Saturday, January 17, 2015

18 January 1805 A.D. John Moore Dies—88th of 105 Archbishops of Canterbury; Consecrates American Bishops William White and Samuel Provoost


18 January 1805 A.D.  John Moore Dies—88th of 105 Archbishops of Canterbury;  Consecrates American Bishops William White and Samuel Provoost


Ashton, Nigel.  Moore, John (bap. 1730, d. 1805).”  Oxford Dictionary of National Biography.  (Oxford University Press, 2004; online edn, Jan 2008).  http://www.oxforddnb.com/view/article/19131.  Accessed 7 June 2014. 
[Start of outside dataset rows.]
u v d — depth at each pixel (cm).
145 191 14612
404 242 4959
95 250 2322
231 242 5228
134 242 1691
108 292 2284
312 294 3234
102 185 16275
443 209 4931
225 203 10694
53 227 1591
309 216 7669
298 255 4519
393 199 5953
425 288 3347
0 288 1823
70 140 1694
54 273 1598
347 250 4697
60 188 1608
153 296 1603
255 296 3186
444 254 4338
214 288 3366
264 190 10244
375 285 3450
  John Moore (bap. 1730, d. 1805), by Sir Thomas Lawrence, 1794


John Moore (bap. 1730, d. 1805), by Sir Thomas Lawrence, 1794

 

Moore, John (bap. 1730, d. 1805), archbishop of Canterbury, son of George (d. 1775) and Jane Moore, formerly Cook (d. 1772), was baptized in St Michael's Church, Gloucester, on 13 January 1730. Like his predecessor Cardinal Wolsey, Moore was the son of a butcher and grazier; his father had a shop in Gloucester and held pasture lands at Sandhurst, close by. Moore was educated at the free grammar school of St Mary de Crypt, Gloucester, and he matriculated at Pembroke College, Oxford, with a Townsend closed scholarship on 25 March 1745. He graduated BA in October 1748 and proceeded MA in June 1751.
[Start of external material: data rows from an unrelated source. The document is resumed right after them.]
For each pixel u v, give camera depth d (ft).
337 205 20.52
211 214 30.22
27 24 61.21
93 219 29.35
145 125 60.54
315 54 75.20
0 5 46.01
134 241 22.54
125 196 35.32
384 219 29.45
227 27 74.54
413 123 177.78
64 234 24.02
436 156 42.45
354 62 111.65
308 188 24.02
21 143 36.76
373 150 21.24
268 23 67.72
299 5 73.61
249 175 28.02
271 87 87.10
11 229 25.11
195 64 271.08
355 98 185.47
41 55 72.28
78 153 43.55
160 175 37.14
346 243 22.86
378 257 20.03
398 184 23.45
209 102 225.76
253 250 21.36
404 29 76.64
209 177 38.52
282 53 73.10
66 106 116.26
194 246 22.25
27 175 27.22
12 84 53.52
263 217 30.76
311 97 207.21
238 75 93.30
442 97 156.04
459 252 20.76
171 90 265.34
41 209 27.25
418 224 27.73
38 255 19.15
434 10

After his ordination Moore was engaged to work in the household of the third duke of Marlborough as tutor to the duke's younger sons, lords Charles and Robert Spencer. On the duke's death in 1758 he settled £400 per annum on Moore, who also tactfully declined to court the widowed duchess; she was smitten by the family chaplain's handsome features. This early patronage connection with the Blenheim family was the making of Moore's career in the Church of England. Moore travelled with Lord Robert as his tutor in central Europe and Italy during 1766–7, by which date he had already accumulated two important capitular posts: he received the fifth prebendal stall at Durham on 21 September 1761 and a canonry of the first prebend from the king at Christ Church, Oxford, in April 1763. He took the degrees of BD and DD on 1 July 1763 and was appointed rector of Ryton, co. Durham, in 1769.
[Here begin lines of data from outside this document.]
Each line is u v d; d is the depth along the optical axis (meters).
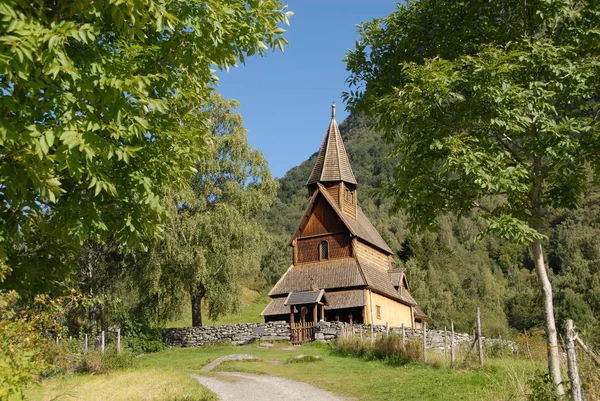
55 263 9.06
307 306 36.59
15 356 6.46
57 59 6.10
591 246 95.06
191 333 36.91
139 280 37.19
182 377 17.97
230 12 7.78
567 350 8.48
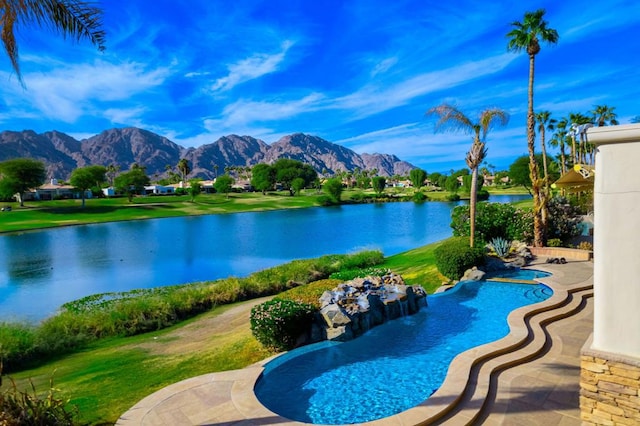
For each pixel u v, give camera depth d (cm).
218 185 11538
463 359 752
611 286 436
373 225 5147
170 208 8262
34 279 2578
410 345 952
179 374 888
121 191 9794
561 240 2183
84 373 1012
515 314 1006
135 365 1022
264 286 1958
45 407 594
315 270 2302
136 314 1494
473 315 1155
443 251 1648
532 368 736
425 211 7094
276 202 9856
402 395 715
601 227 441
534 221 1975
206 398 687
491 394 646
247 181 17800
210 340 1197
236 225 5675
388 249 3341
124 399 760
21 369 1121
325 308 1023
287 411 669
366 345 957
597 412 444
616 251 430
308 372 819
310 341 984
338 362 865
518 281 1439
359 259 2470
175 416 629
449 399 616
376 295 1165
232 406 656
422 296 1269
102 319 1447
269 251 3434
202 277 2541
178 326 1499
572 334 903
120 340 1361
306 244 3753
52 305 1955
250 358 930
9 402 574
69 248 3812
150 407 659
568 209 2828
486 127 1716
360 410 666
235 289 1864
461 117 1719
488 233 2106
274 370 832
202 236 4512
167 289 2103
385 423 568
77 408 690
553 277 1438
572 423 547
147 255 3388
Moore had a brief first marriage to the sister of Sir James Wright, first baronet, of Ray House, Woodford, Essex, British minister to the republic of Venice from 1766 to 1773. After her death he married for a second time on 23 January 1770. His bride was Catherine, daughter of Sir Robert Eden, third baronet, of West Auckland, co. Durham, and the match brought him into the circle of a highly competent political family. In September 1771 Moore became dean of Canterbury following the direct request to the king of the fourth duke of Marlborough, but he resigned after less than four years to become bishop of Bangor in February 1775. He resided in his see during the summer, conducted visitations at regular intervals, and found that his young family much enjoyed their stays in north Wales. Eight years later he was advanced to the primacy itself, a surprise choice of a relatively junior bishop. Although bishops Hurd and Lowth had both declined the honour they agreed that the king should send for Moore, who was duly translated to the archbishopric of Canterbury on 26 April 1783 and installed and enthroned by proxy on 10 May.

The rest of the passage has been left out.